/ 168. Bölüm /

3.4K 190 36
                                    

Selam. Nasılsınız?

Bayram, seyran, okul derken zaman birden geçmiş. Ben bile farkına varamadım. Yoğun tempoyla bundan sonra yazabildiğim zaman atacağım. Girmelerim de kısıtlanır diye söylüyorum. Anlayışınıza güveniyorum. Zevk meselesi olmadığını anlayın yaneee :D

Kısa da olsa yazdım artık.  Bunun da farkındayım.

Keyifli Okumalar! :)

°Zeynep°  

Yağmur kadar istekli haliyle bizi şaşırtan Can olmuştu. İkisi karar verip, bir ay sonrası için düğün günü almışlardı. Düğün tarihi de belirlenince geriye detaylar kalmıştı. Birlikte çıkıp ufak tefek alışverişlere başlamıştık.
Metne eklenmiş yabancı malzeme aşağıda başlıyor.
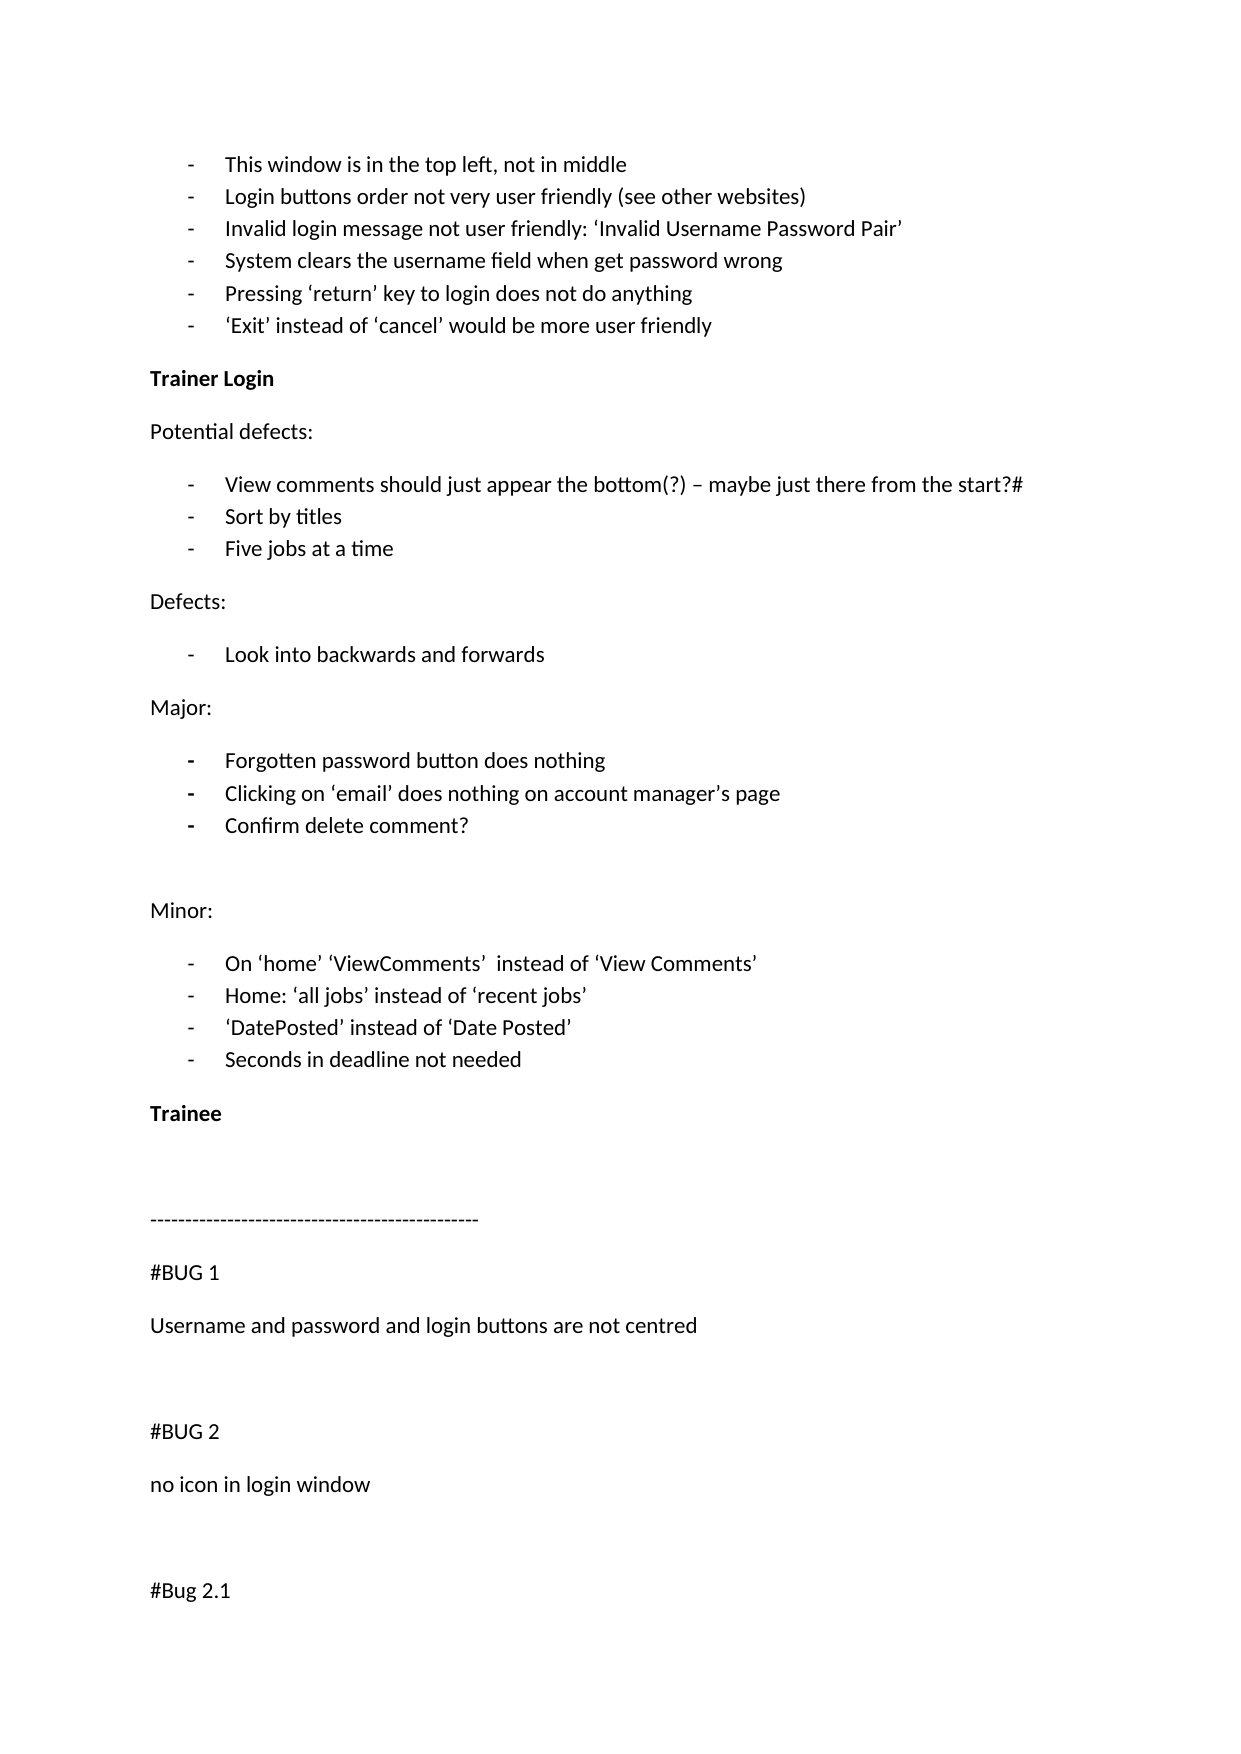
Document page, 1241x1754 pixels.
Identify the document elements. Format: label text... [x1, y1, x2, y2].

text no icon in login window [150, 1470, 1090, 1498]
list Confirm delete comment? [187, 811, 1090, 839]
text Potential defects: [150, 417, 1090, 445]
list ‘DatePosted’ instead of ‘Date Posted’ [187, 1013, 1090, 1041]
list Seconds in deadline not needed [187, 1046, 1090, 1074]
list On ‘home’ ‘ViewComments’ instead of ‘View Comments’ [187, 949, 1090, 977]
list System clears the username field when get password wrong [187, 247, 1090, 274]
list Forgotten password button does nothing [187, 746, 1090, 774]
text ----------------------------------------------- [150, 1205, 1090, 1233]
list Login buttons order not very user friendly (see other websites) [187, 182, 1090, 210]
list Look into backwards and forwards [187, 640, 1090, 668]
text Defects: [150, 587, 1090, 615]
text Trainer Login [150, 364, 1090, 392]
text #BUG 1 [150, 1258, 1090, 1286]
list Pressing ‘return’ key to login does not do anything [187, 279, 1090, 307]
list This window is in the top left, not in middle [187, 150, 1090, 178]
list View comments should just appear the bottom(?) – maybe just there from the start?# [187, 470, 1090, 498]
text Trainee [150, 1099, 1090, 1127]
list Home: ‘all jobs’ instead of ‘recent jobs’ [187, 981, 1090, 1009]
text Username and password and login buttons are not centred [150, 1311, 1090, 1339]
text #Bug 2.1 [150, 1576, 1090, 1604]
text #BUG 2 [150, 1417, 1090, 1445]
list Invalid login message not user friendly: ‘Invalid Username Password Pair’ [187, 214, 1090, 242]
list Five jobs at a time [187, 534, 1090, 562]
list Sort by titles [187, 502, 1090, 530]
list ‘Exit’ instead of ‘cancel’ would be more user friendly [187, 311, 1090, 339]
text Major: [150, 693, 1090, 721]
text Minor: [150, 896, 1090, 924]
list Clicking on ‘email’ does nothing on account manager’s page [187, 779, 1090, 807]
Bunun yanı sıra Yağmurlar yeni bir ev de arıyorlardı. Çok kalabalık olmayan bir yerde, kendilerine ait, sakin, huzurlu bir şey düşünüyorlardı ama aceleye geldiğinden dolayı da daha pek bir şey bulamışlardı. Biz de onlar sayesinde her gün dışarı çıkıp mağaza geziyorduk. Onların düğünü için Berra'yla kendimize de kıyafet almamız gerekiyordu ama şimdiki öncelik Yağmur'du. İsteme günü için Yağmur'a kıyafet almıştık. Bu bir nevi de nişanlanma töreniydi. Ve şimdi bir hafta geçmişti, bugün akşam olay gerçekleşecekti. Düğün tarihi yaklaştıkça Yağmur iyice çıldırıyordu. Her zamanki panikliğiyle ya yetişmezse diye korkuyordu. Neyse ki dışarıyı ve gezmeyi çok seven kızım bana zorluk çıkartmamıştı. Annem, Yağmur'un annesi ve biz kızlar olarak çıktığımız alışverişlerde o da sakince durmuştu.
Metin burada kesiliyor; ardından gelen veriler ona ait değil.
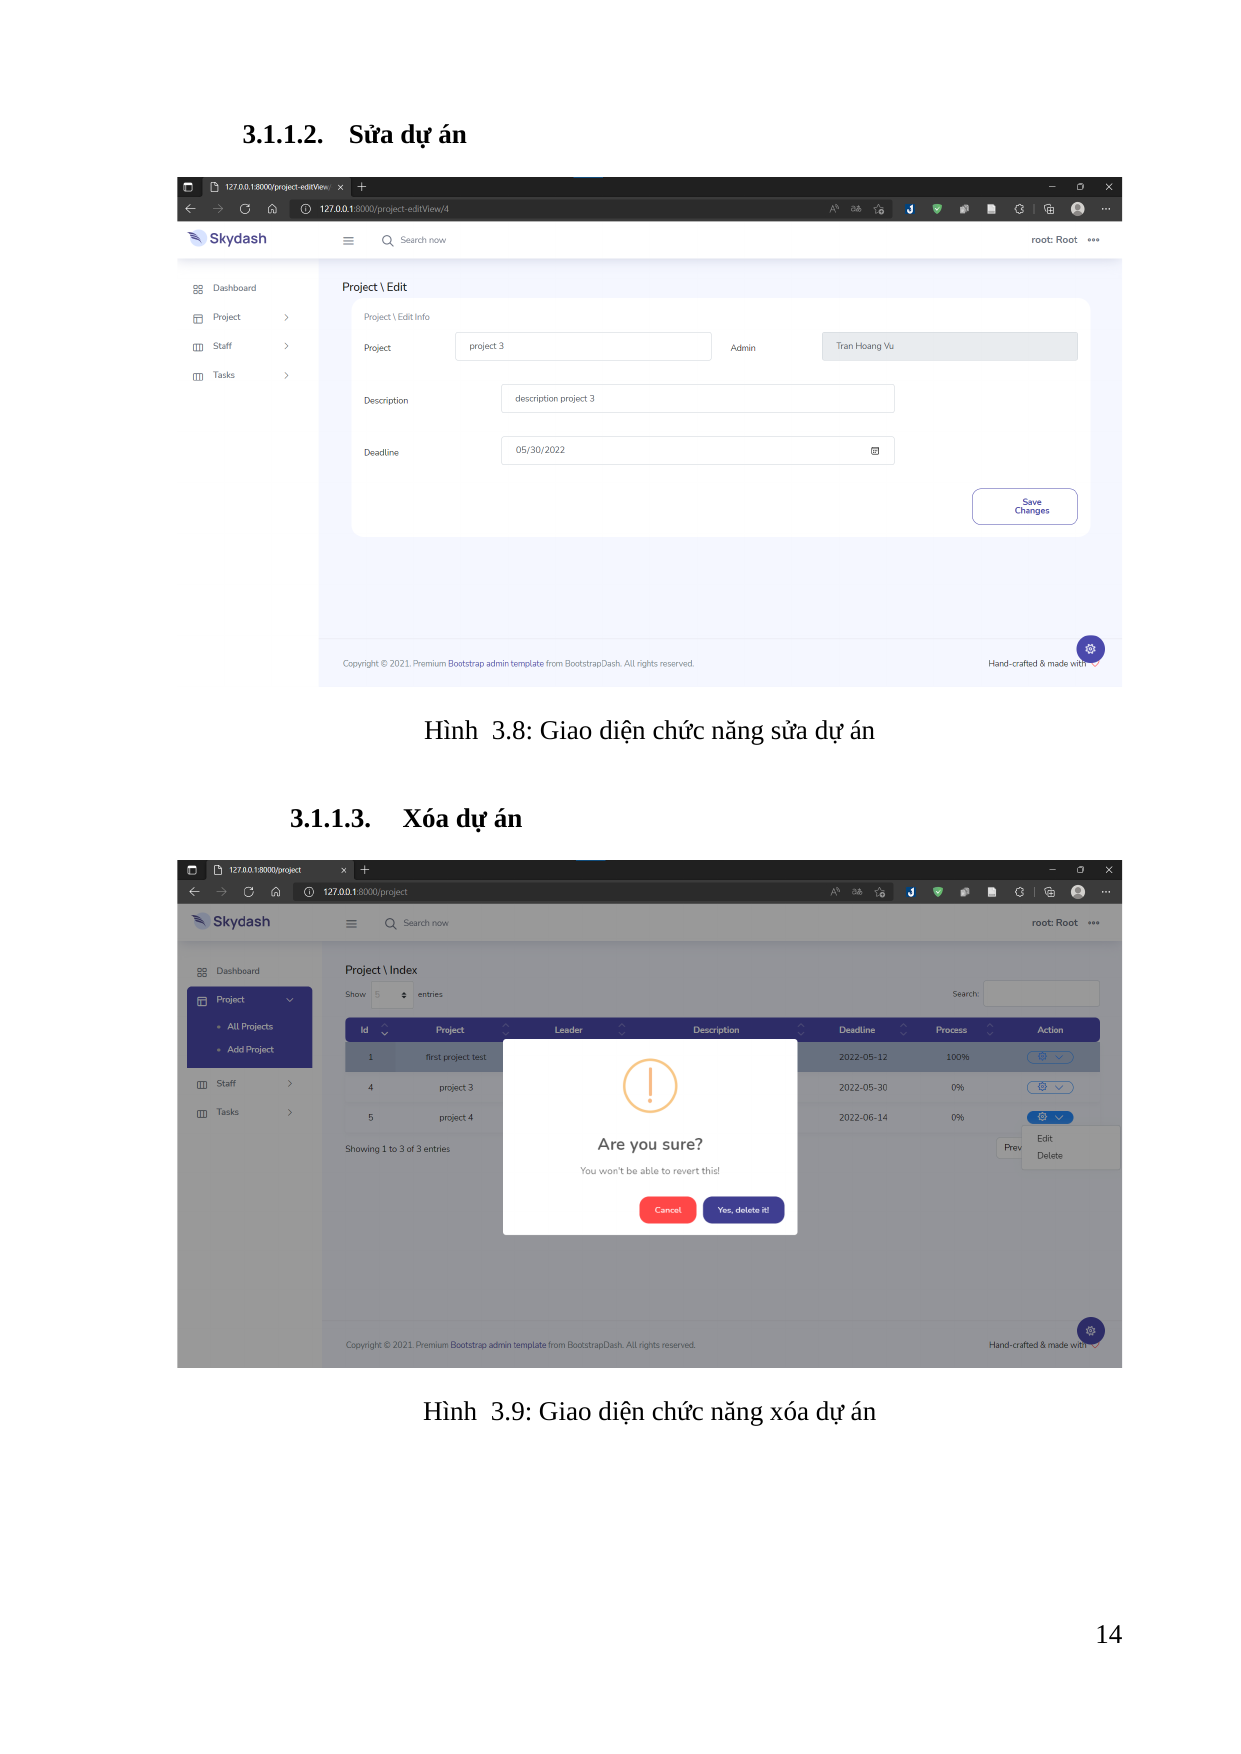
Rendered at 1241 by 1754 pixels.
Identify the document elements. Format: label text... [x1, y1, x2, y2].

text Hình 3.4: Giao diện chức năng xóa dự án [177, 1395, 1122, 1426]
subtitle Xóa dự án [290, 802, 1122, 833]
picture [177, 177, 1123, 687]
text Hình 3.3: Giao diện chức năng sửa dự án [177, 714, 1122, 746]
picture [177, 860, 1123, 1368]
subtitle Sửa dự án [242, 118, 1122, 149]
Zaten Yağmurların düğününden kısa bir süre sonra da kızım 1 yaşına girecekti. Bu da beni heyecanlandırıyordu. Tahminen onların planladıkları kısa balayından döndükten sonraki günlerden birinde olurdu. Günler yoğun geçtiğinden neredeyse tarihleri şaşırıyordum. Zamana yetişemiyordum.

Bugün akşam için Yağmur'un annesinin evinde toplanmıştık. Burası tam anlamıyla kız evi sayılmasa da yapacak bir şey yoktu. Semra teyze-Yağmur'un annesi- küçük ama kendine yetecek bir büyüklükte apartman dairesinde yaşıyordu. Bu evi de Yağmur'un yardımıyla aldığını biliyordum. Çok sorunlu olmayan bir mahalledeydi. Bugün için de her şeyi hazırlamıştı. En azından ikram için. Yine kendi kendimize olacaktık ve Can'ı benim annemin isteyeceğini öğrendiğinde biraz mırın kırın etmişti ama sonunda halden anlamıştı. O da farklı yollardan da olsa kızının iyiliğini düşünüyor, onu hiçbir şeyden mahrum bırakmak istemiyordu.

Yağmur bugün için özel aldığı nar çiçeği renkli, ip askılı elbisesini giymiş aynada kendi,ne bakıyordu. Yine olmadı mı diye düşünerek, onun saçlarını sade bir şekilde toplayan Berra'ya ve bana dert yakınıyordu. Ama onu boğmama az kalmıştı.

"Kızım çok evhamlısın ya. Bir sus artık!"

"Zeynep, kırma beni!"

"Çok güzel oldun ama ne istiyorsun?"

"Ya çok mu sade? Ya da abartı mı? Fazla mı spor? Nişanlık değil mi?"

"Yağmur yaşına tipine yakışacak bir şey tatlım."

"Emin misin?"

"Off!"

Kucağımdaki Derin'i biraz daha havaya kaldırdım. Kızımın keyfi yerindeydi. Yağmur'un buraya geldikçe kaldığı odasındaki eşyalarını karıştırmaktan fazlaca zevk alıyor onu yere bırakınca da artık öğrendiği emeklemeyle bir yerlere ulaşabiliyordu. Ama onun emeklemesiyle ben yandığımı fark etmiştim. Bundan sonra, hele bir de yürüyünce sürekli peşinde koşmam gerekecekti.

Gidip kendimi yatağın üstüne bıraktım. Derin'i de yanıma koydum.

"Bu odada kaç çocuk var bilmiyorum yani."